13.対面
ローレル子息とは客室でお会いした。彼は年相応の身長だったが、顔も整っており動きも優雅だった。私に会うと、彼は私に向かって優雅にお辞儀をした。
「おお、お初にお目にかかる。私はジネット・ローレル。唐突にも関わらずお会いしてくれたことに感謝する。」
「いいえ。こちらも用事ができましたので構いませんわ。まずお座りになって。話をいたしましょう。」
客席の椅子を示し、2人で席につく。エルが紅茶を入れてくれ、それに口をつける。うん美味しい。ローレル子息も紅茶を飲み、一息つくと真剣な表情で私の目をまっすぐ見た。

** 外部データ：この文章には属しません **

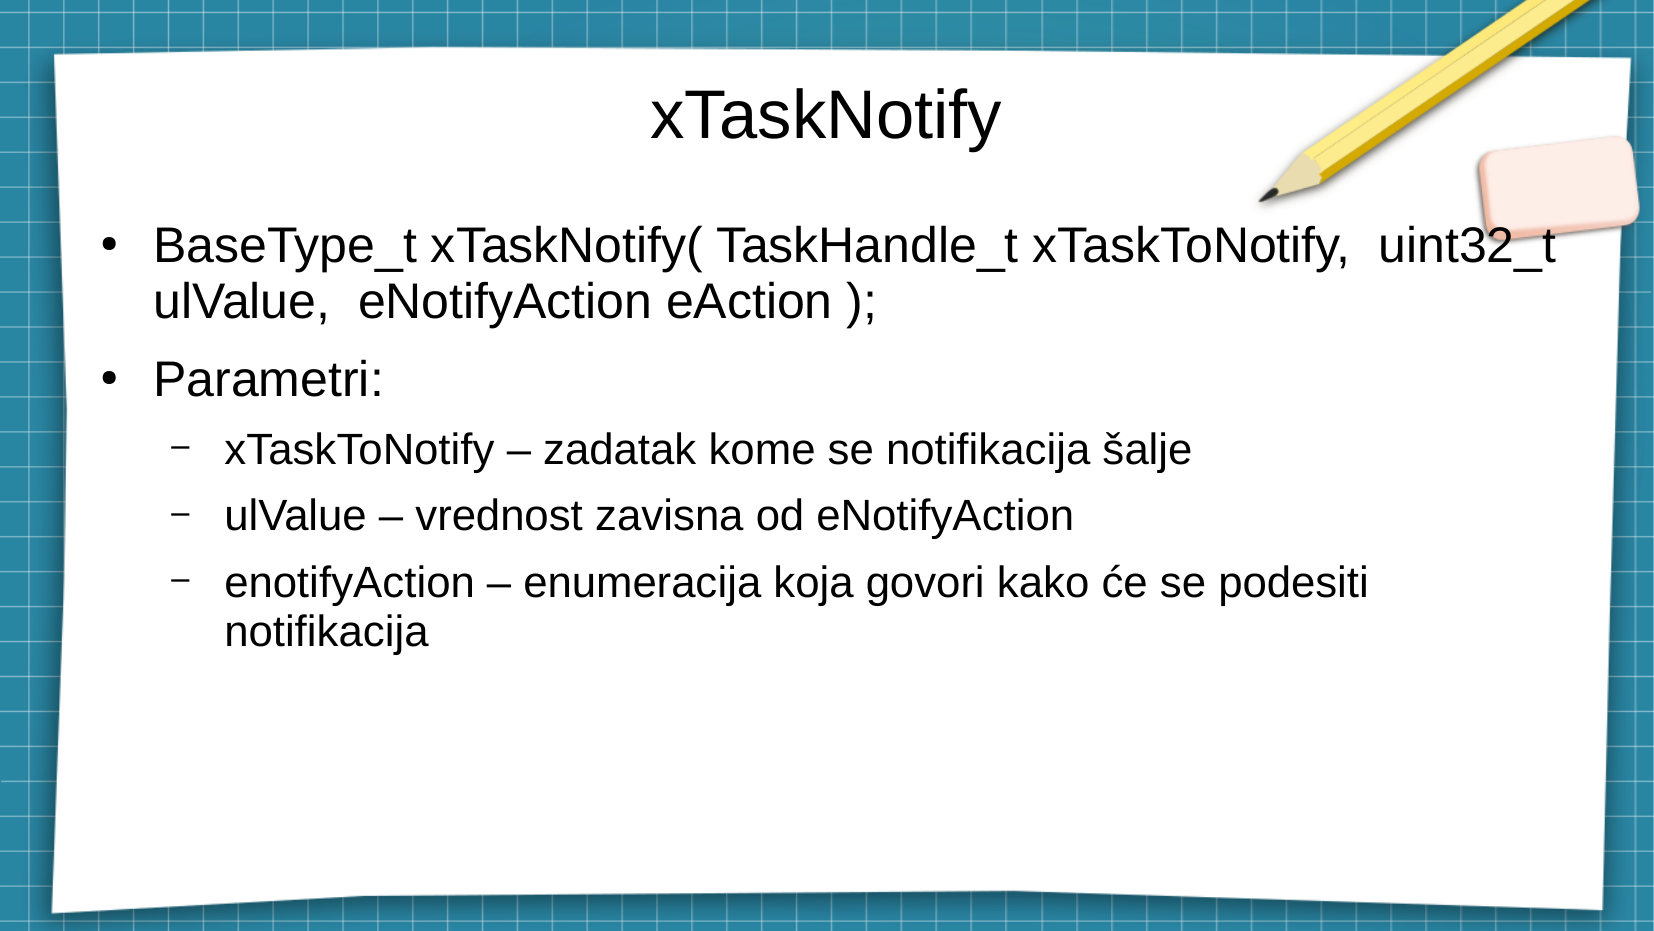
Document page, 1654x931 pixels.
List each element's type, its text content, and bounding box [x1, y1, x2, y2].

picture [0, 0, 1654, 931]
list BaseType_t xTaskNotify( TaskHandle_t xTaskToNotify, uint32_t ulValue, eNotifyAction eAction ); Parametri: xTaskToNotify – zadatak kome se notifikacija šalje ulValue – vrednost zavisna od eNotifyAction enotifyAction – enumeracija koja govori kako će se podesiti notifikacija [82, 217, 1571, 758]
title xTaskNotify [82, 37, 1571, 193]
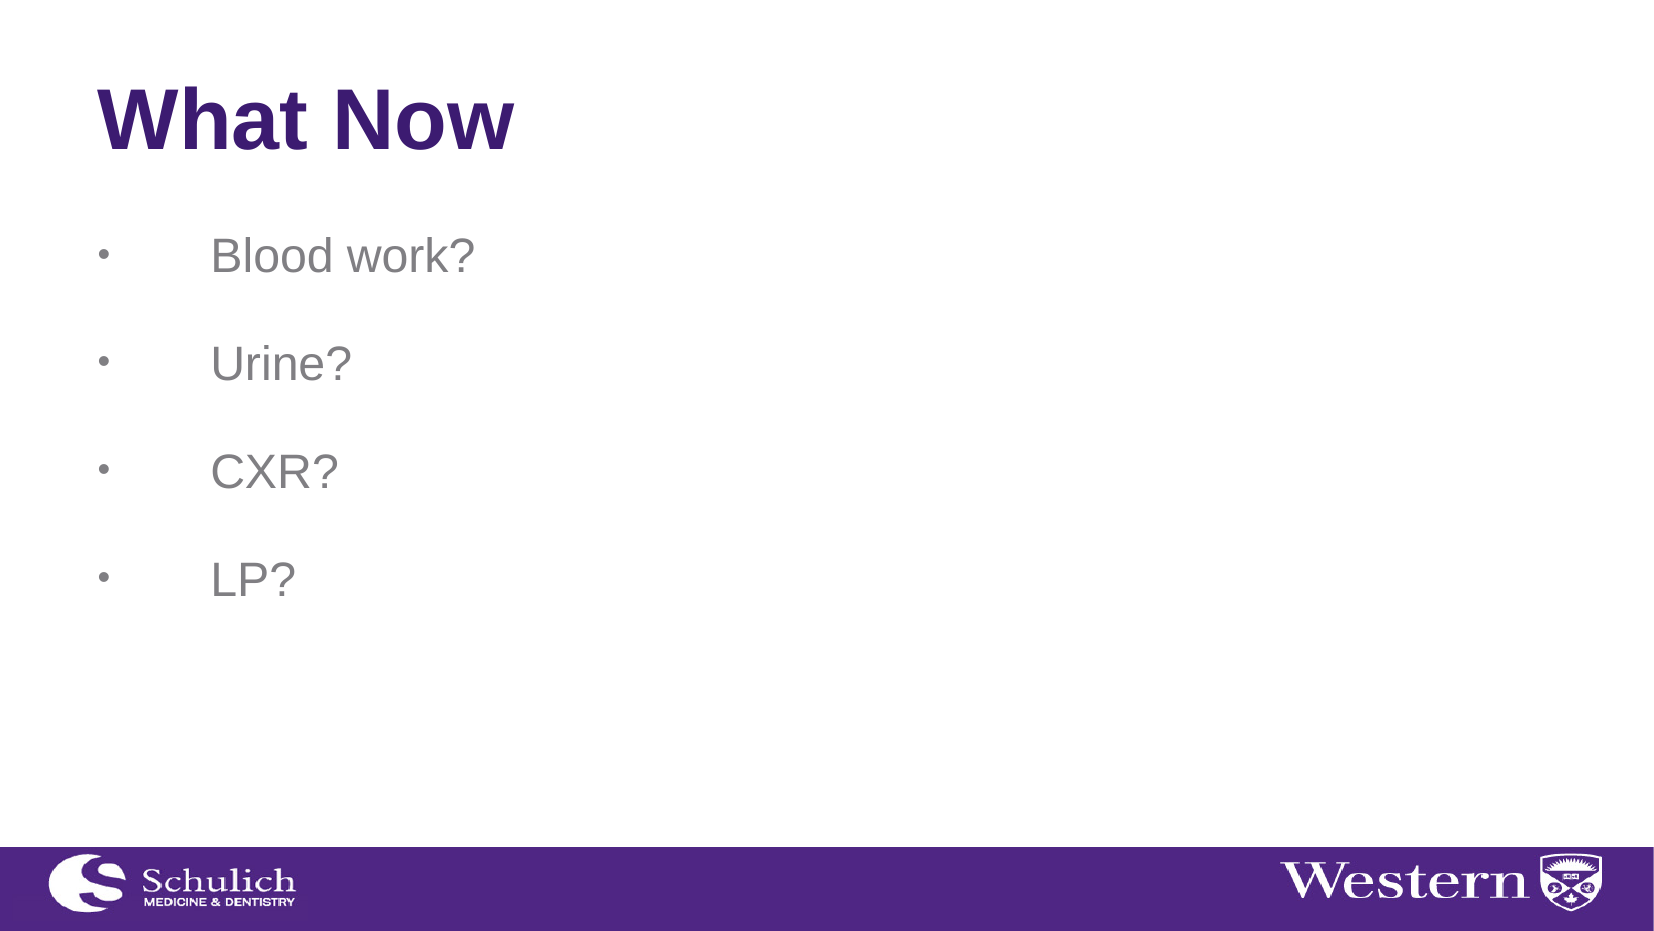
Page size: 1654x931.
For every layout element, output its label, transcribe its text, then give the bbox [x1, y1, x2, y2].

picture [0, 0, 1654, 931]
title What Now [82, 37, 1571, 193]
list Blood work? Urine? CXR? LP? [82, 217, 1571, 831]
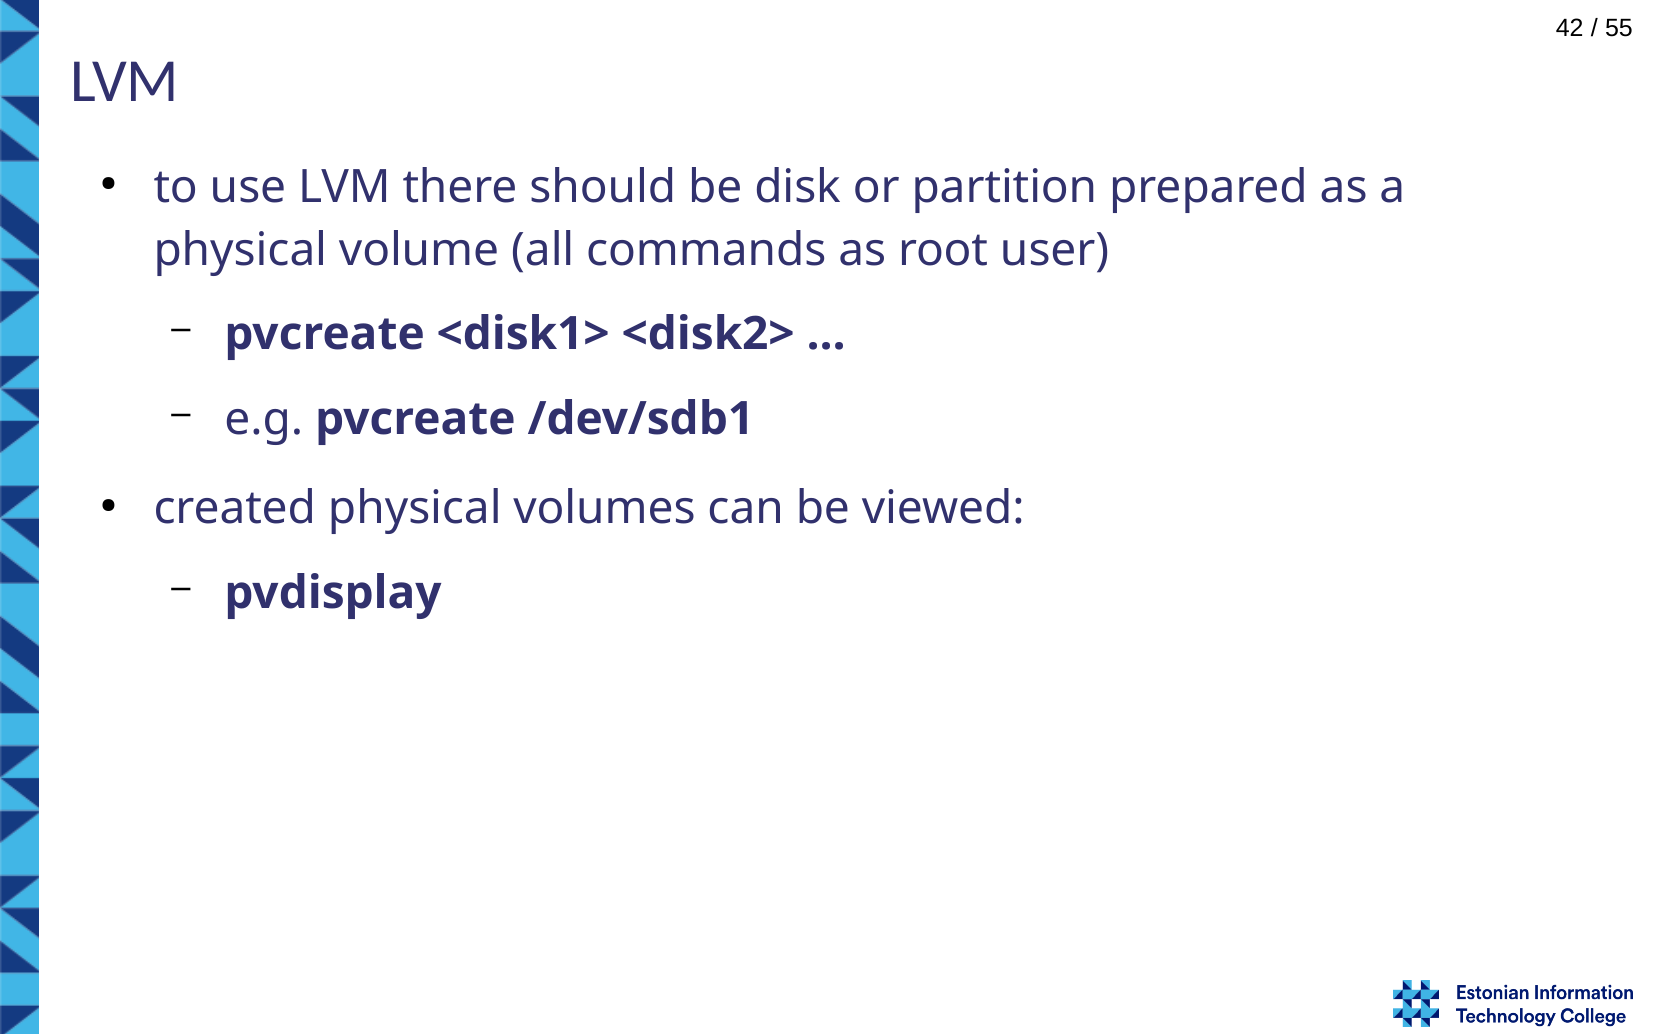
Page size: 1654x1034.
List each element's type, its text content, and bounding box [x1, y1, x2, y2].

list to use LVM there should be disk or partition prepared as a physical volume (all commands as root user) pvcreate <disk1> <disk2> ... e.g. pvcreate /dev/sdb1 created physical volumes can be viewed: pvdisplay [82, 153, 1565, 650]
picture [1393, 980, 1633, 1027]
title LVM [70, 41, 1630, 130]
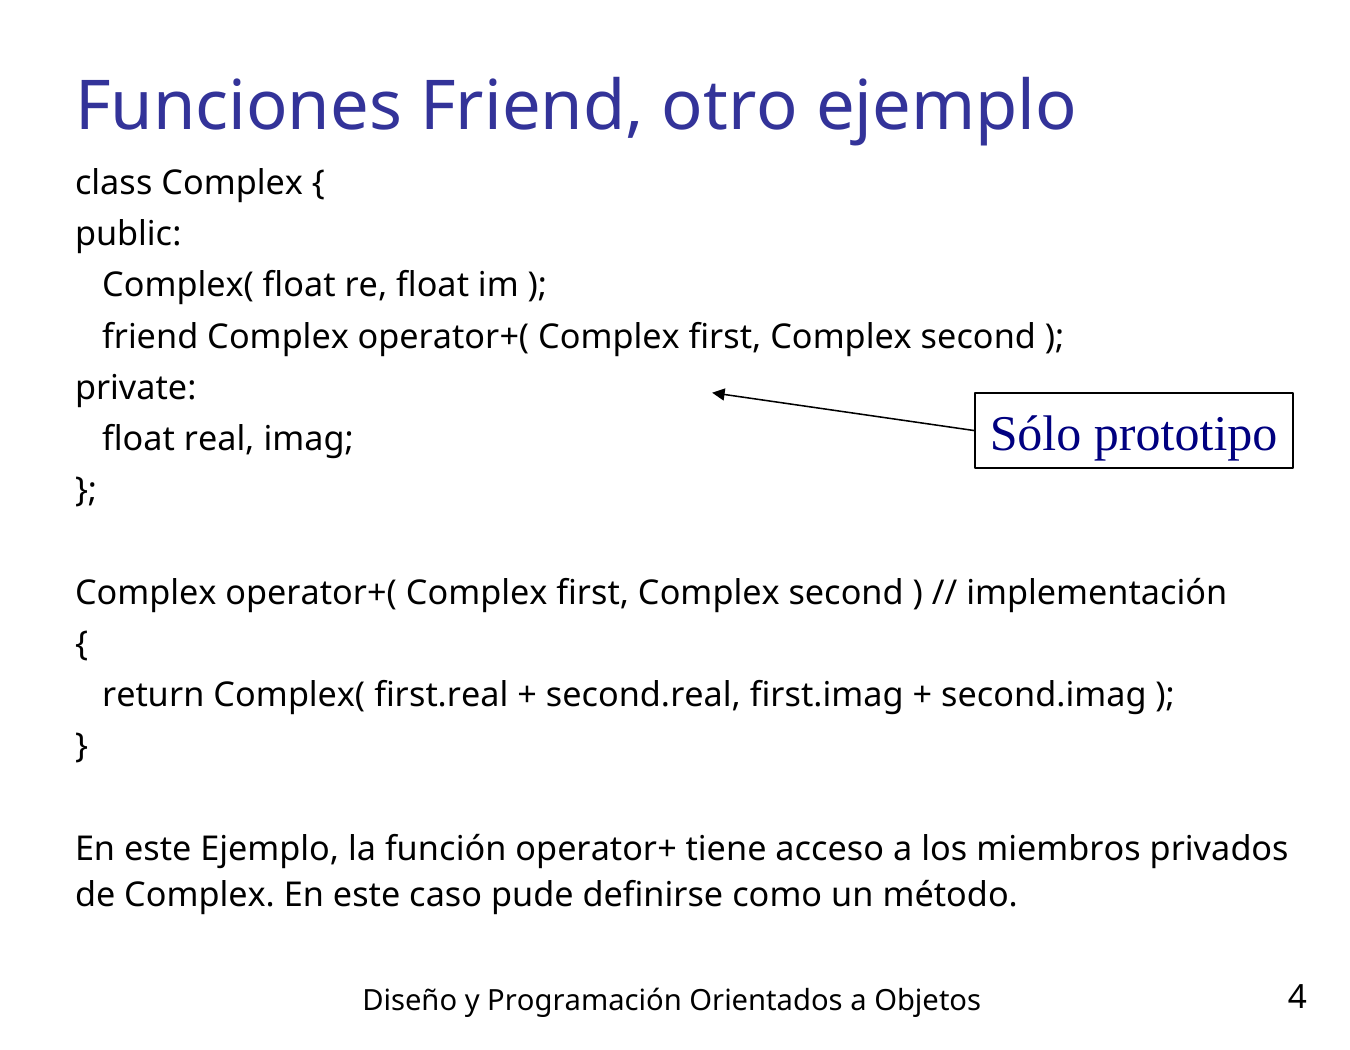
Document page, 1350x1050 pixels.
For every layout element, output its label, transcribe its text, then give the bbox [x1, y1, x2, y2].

title Funciones Friend, otro ejemplo [75, 23, 1319, 175]
list class Complex { public: Complex( float re, float im ); friend Complex operator+( Complex first, Complex second ); private: float real, imag; }; Complex operator+( Complex first, Complex second ) // implementación { return Complex( first.real + second.real, first.imag + second.imag ); } En este Ejemplo, la función operator+ tiene acceso a los miembros privados de Complex. En este caso pude definirse como un método. [75, 157, 1316, 938]
text_box Sólo prototipo [975, 393, 1293, 469]
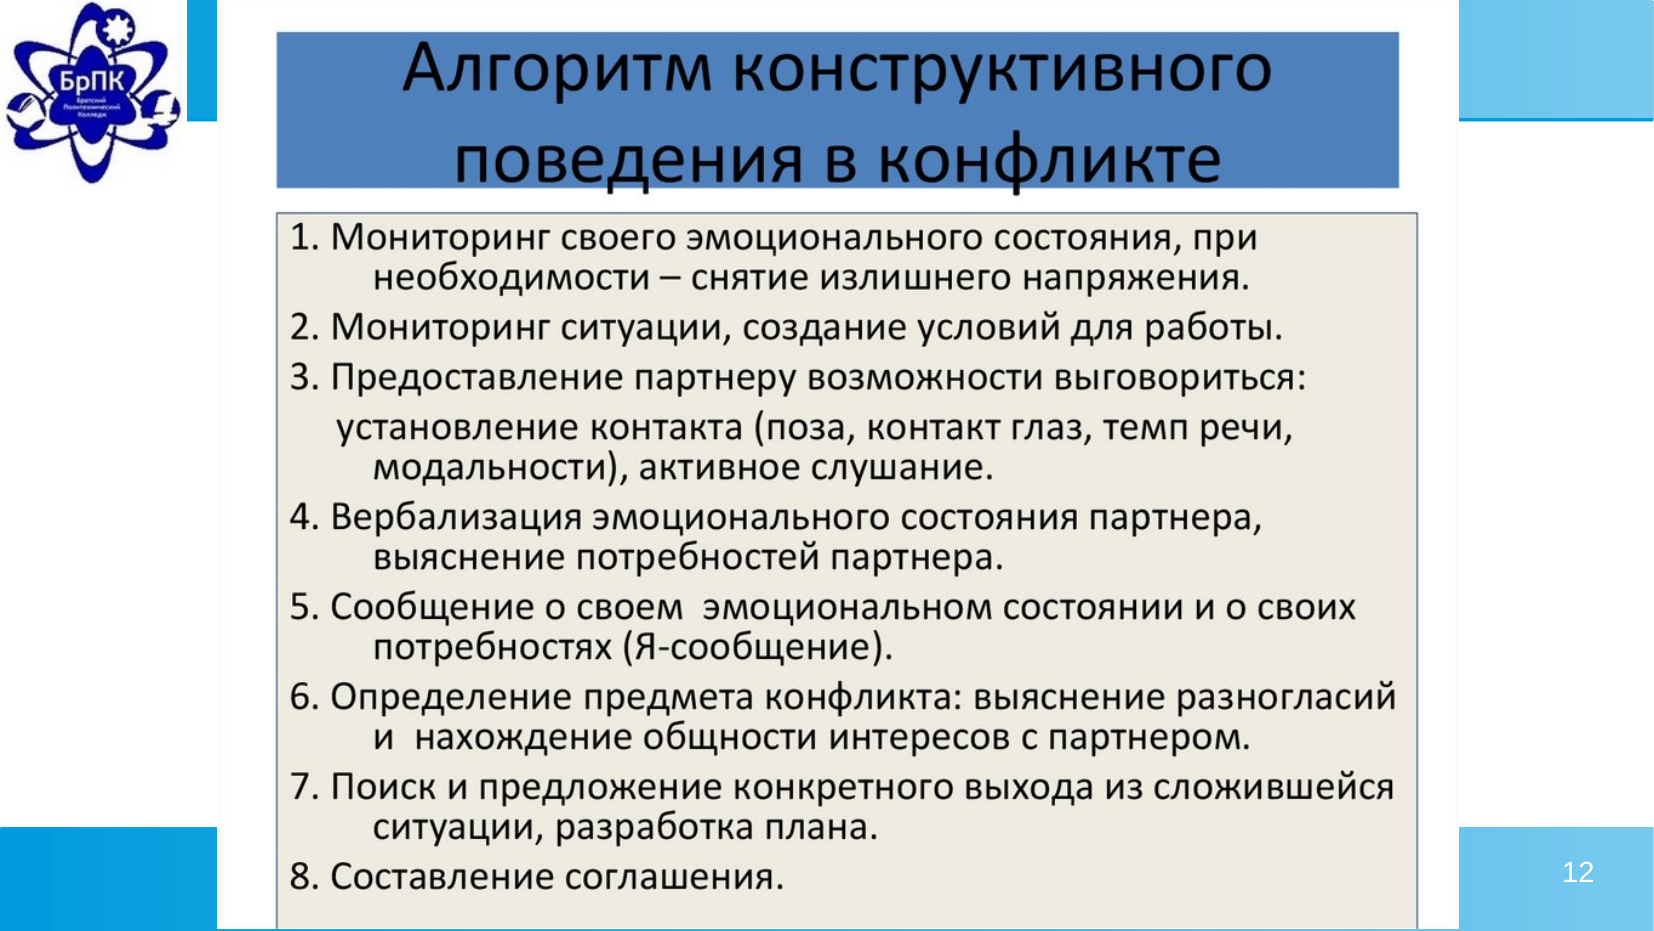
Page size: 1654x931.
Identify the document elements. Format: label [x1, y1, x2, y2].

「私は無駄が嫌いなのでね。いきなり本題に入らせてもらいたい。セレナーデ嬢はどこまで記憶が残っているのかな。」
「・・・・。」
私は笑顔で微笑むが、答えない。ローレル子息は私が緊張しているのかと思っていたようだが、すぐに表情が引き攣る。
「・・・答えるつもりはないという事かな?」
「それを答えることで私にどのようなメリットがあるのかお聞きしても?」
「!?」
「ローレル子息があの手紙をくださったことで、私は必要な情報を手に入れる事が出来ました。お会いしたのはせめてもの感謝の気持ちです。」
「・・・私は君のお父様と交流がある。仲良くしておくことにこしたことはないと思うが?」
「いいえ。そもそも貴方と交流を持つようにお願いしたのは私ですもの。」
「!?今回私が父上と一緒に呼ばれた理由はそういう・・・。」
「その通りです。」
これは事実だ。ローレル子爵は商会を持っているので、その伝手で息子の事を探ってみてほしいということをお願いしたのだ。アネットの夫になる可能性があると伝えたら即連絡を取ってくれた。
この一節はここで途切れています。